The Mudcat Café TM
Thread #134670   Message #3211144
Posted By: Stilly River Sage
22-Aug-11 - 07:56 PM
Thread Name: BS: Mudcat Gardeners report - 2011
Subject: RE: BS: Mudcat Gardeners report - 2011
I've used BT successfully for years, but it is never something to broadcast. You use it carefully on just what you want to treat. Dipel contains BT.

Products coming to market these days are found to have a concentration of BT in the plants because of how it has been used in some commercial agriculture, so I suspect it will become a hot topic in organic gardening circles.

I often pick the hornworms and toss them into the woods across the road or relocate them to something I don't care about. They can eat all of the datura (jimson weed) they want, I have a fair amount of that. They love it. The hornworms become a great pollinator, the sphinx moth (ironically, it is the tobacco hornworm that attacks my tomatoes, not the tomato hornworm. I've seen other hornworm varieties also, in a yaupon holly). There are a couple of particular predators for the hornworms, a wasp, and the tachinid fly. Here's a blog entry I wrote after finding and photographing one in the garden a couple of years ago. I kind of like these Pillsbury dough boys of the garden - I've written about and photographed them several times.

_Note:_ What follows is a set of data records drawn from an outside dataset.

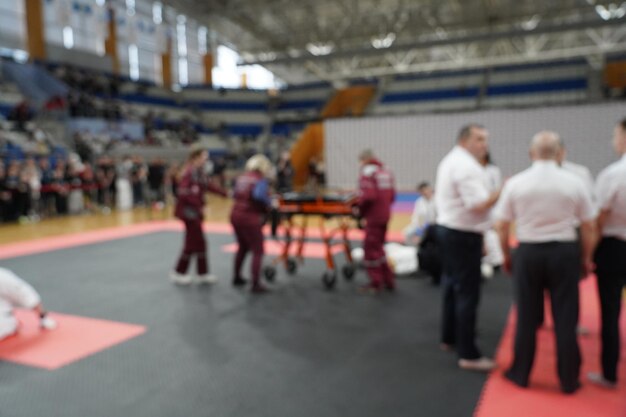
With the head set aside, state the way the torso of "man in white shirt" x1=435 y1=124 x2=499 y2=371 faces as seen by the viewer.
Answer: to the viewer's right

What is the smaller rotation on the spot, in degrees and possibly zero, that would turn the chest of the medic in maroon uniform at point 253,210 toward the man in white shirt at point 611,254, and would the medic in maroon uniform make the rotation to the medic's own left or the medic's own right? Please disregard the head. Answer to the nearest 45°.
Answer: approximately 90° to the medic's own right

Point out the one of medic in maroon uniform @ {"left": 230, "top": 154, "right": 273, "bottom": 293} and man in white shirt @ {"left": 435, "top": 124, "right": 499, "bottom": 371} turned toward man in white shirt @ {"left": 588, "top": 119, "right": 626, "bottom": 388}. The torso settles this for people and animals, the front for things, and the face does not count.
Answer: man in white shirt @ {"left": 435, "top": 124, "right": 499, "bottom": 371}

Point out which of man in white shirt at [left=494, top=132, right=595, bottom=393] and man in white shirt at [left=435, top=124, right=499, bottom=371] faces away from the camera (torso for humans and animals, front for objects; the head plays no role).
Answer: man in white shirt at [left=494, top=132, right=595, bottom=393]

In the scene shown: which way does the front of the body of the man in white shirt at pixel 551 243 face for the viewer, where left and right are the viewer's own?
facing away from the viewer

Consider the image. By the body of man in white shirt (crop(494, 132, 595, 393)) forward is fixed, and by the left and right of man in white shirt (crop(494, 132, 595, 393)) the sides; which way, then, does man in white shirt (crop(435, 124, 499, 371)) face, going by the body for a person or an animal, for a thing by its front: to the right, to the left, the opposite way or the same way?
to the right

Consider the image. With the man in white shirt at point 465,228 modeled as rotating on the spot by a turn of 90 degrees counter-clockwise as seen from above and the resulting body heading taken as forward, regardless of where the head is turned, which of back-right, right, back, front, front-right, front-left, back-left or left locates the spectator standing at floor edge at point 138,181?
front-left

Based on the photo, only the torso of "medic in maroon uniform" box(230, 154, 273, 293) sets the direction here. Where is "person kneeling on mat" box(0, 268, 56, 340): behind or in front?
behind

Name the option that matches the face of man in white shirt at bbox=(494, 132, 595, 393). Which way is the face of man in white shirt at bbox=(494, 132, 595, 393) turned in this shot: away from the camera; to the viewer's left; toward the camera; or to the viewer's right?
away from the camera
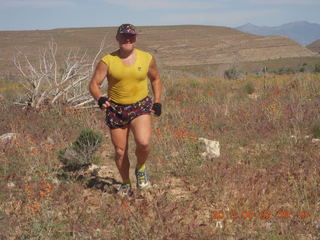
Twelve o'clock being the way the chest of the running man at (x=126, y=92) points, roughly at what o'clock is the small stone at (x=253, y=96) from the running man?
The small stone is roughly at 7 o'clock from the running man.

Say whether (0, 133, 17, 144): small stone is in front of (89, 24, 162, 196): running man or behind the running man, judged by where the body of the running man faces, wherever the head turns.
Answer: behind

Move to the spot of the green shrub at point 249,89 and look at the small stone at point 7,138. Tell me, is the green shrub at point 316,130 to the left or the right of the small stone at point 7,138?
left

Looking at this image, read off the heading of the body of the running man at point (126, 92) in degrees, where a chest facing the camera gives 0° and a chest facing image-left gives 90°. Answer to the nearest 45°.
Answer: approximately 0°

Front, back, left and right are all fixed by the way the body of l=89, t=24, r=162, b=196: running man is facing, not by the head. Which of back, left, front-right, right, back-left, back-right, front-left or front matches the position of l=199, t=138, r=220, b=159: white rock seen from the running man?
back-left

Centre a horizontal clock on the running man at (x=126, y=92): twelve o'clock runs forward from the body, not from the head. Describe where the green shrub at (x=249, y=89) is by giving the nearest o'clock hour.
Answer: The green shrub is roughly at 7 o'clock from the running man.
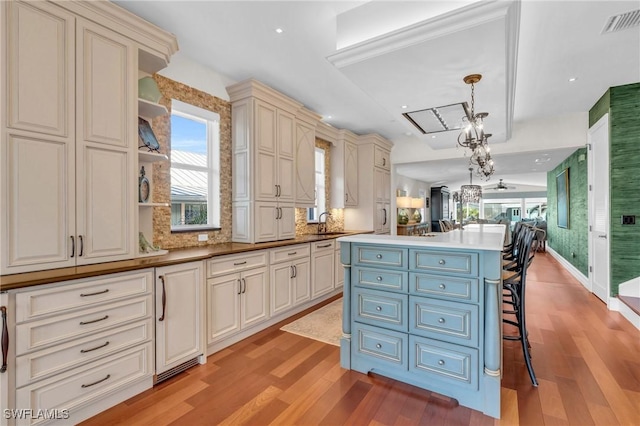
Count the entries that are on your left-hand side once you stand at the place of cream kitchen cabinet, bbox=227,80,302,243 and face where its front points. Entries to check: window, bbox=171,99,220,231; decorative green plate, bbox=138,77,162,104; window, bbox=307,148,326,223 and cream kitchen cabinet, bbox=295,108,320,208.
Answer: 2

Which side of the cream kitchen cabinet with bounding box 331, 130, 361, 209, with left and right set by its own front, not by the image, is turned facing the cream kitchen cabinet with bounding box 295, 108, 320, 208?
right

On the gardening front today, after 56 days over 100 this summer, all it took was one day (Saturday, August 13) of a gentle rain and lower temperatures for several tomatoes to get pollinated in my garden. They may not end up very big, but they're out there! Ordinarily if it isn't below 80o at night they won't pollinate. We've proved that to be true this year. They won't even respond to the Q-tip approach.